DATA FOR ANALYSIS:

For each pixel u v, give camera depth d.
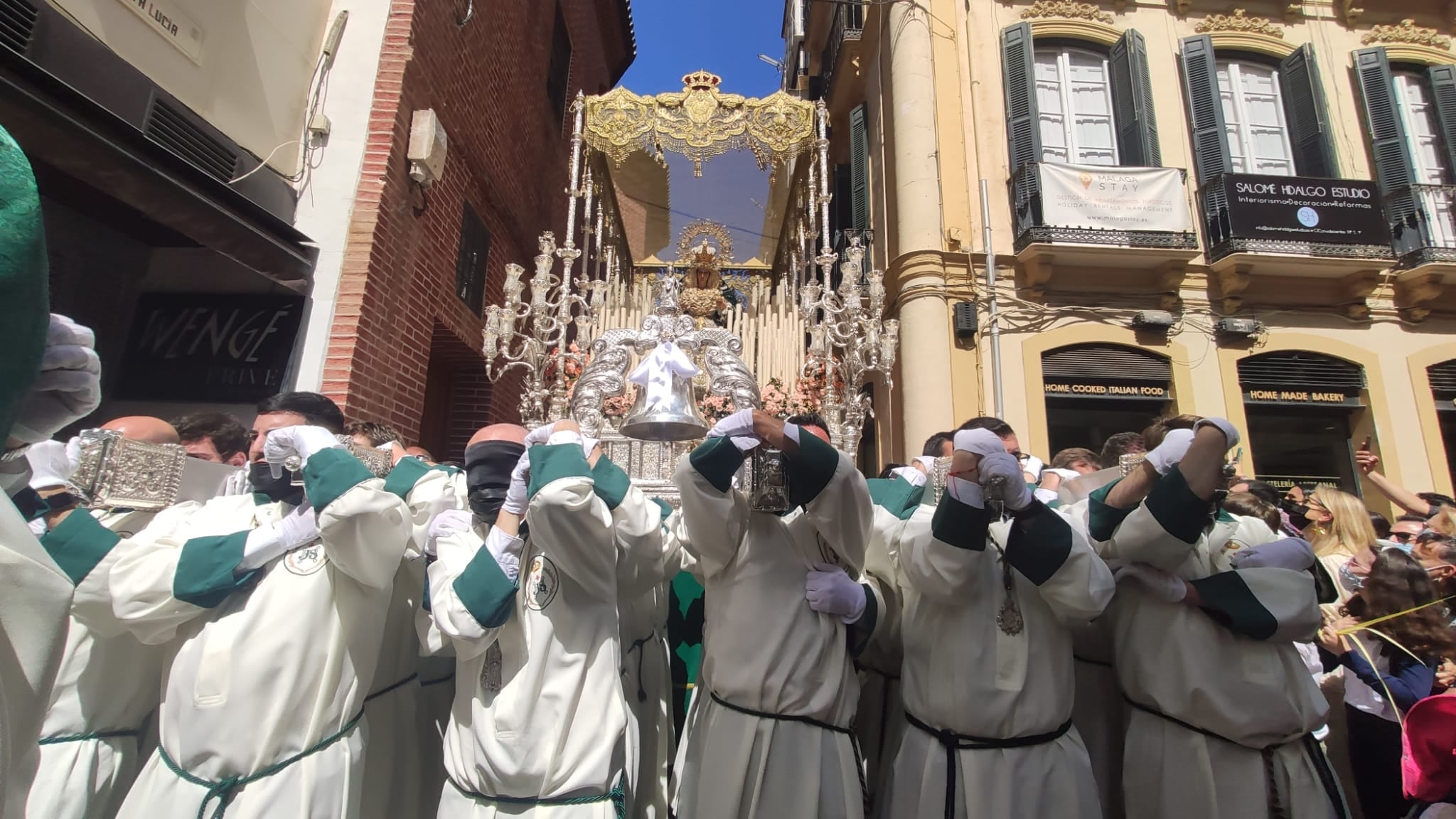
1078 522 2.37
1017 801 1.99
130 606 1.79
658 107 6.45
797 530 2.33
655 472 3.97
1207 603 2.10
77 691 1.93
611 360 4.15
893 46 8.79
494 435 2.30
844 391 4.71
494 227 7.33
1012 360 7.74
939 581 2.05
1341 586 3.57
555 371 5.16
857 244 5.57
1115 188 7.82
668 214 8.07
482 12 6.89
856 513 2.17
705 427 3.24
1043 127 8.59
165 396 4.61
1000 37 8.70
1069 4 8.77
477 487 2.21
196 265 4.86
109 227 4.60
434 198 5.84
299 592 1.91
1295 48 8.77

==

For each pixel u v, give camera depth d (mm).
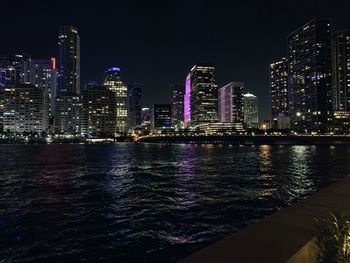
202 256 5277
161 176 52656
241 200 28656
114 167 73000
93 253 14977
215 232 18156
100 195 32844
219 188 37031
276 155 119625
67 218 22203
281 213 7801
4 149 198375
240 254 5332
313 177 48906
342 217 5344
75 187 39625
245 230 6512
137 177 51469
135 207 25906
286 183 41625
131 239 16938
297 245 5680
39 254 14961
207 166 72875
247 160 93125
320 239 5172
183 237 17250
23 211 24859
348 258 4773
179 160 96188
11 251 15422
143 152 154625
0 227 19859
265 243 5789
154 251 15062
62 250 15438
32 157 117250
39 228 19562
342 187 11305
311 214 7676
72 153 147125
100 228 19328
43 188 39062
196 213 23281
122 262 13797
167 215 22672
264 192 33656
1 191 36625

WHAT YOU NEED TO DO:
Reproduce only the lines above, starting at the line with "348 258 4773" and ending at the line with "1 191 36625", exactly as written.

TASK RESPONSE:
348 258 4773
179 160 96188
11 251 15422
143 152 154625
0 227 19859
265 243 5789
154 251 15062
62 250 15438
32 157 117250
39 228 19562
342 187 11305
311 214 7676
72 153 147125
100 228 19328
43 188 39062
196 213 23281
122 262 13797
167 215 22672
264 192 33656
1 191 36625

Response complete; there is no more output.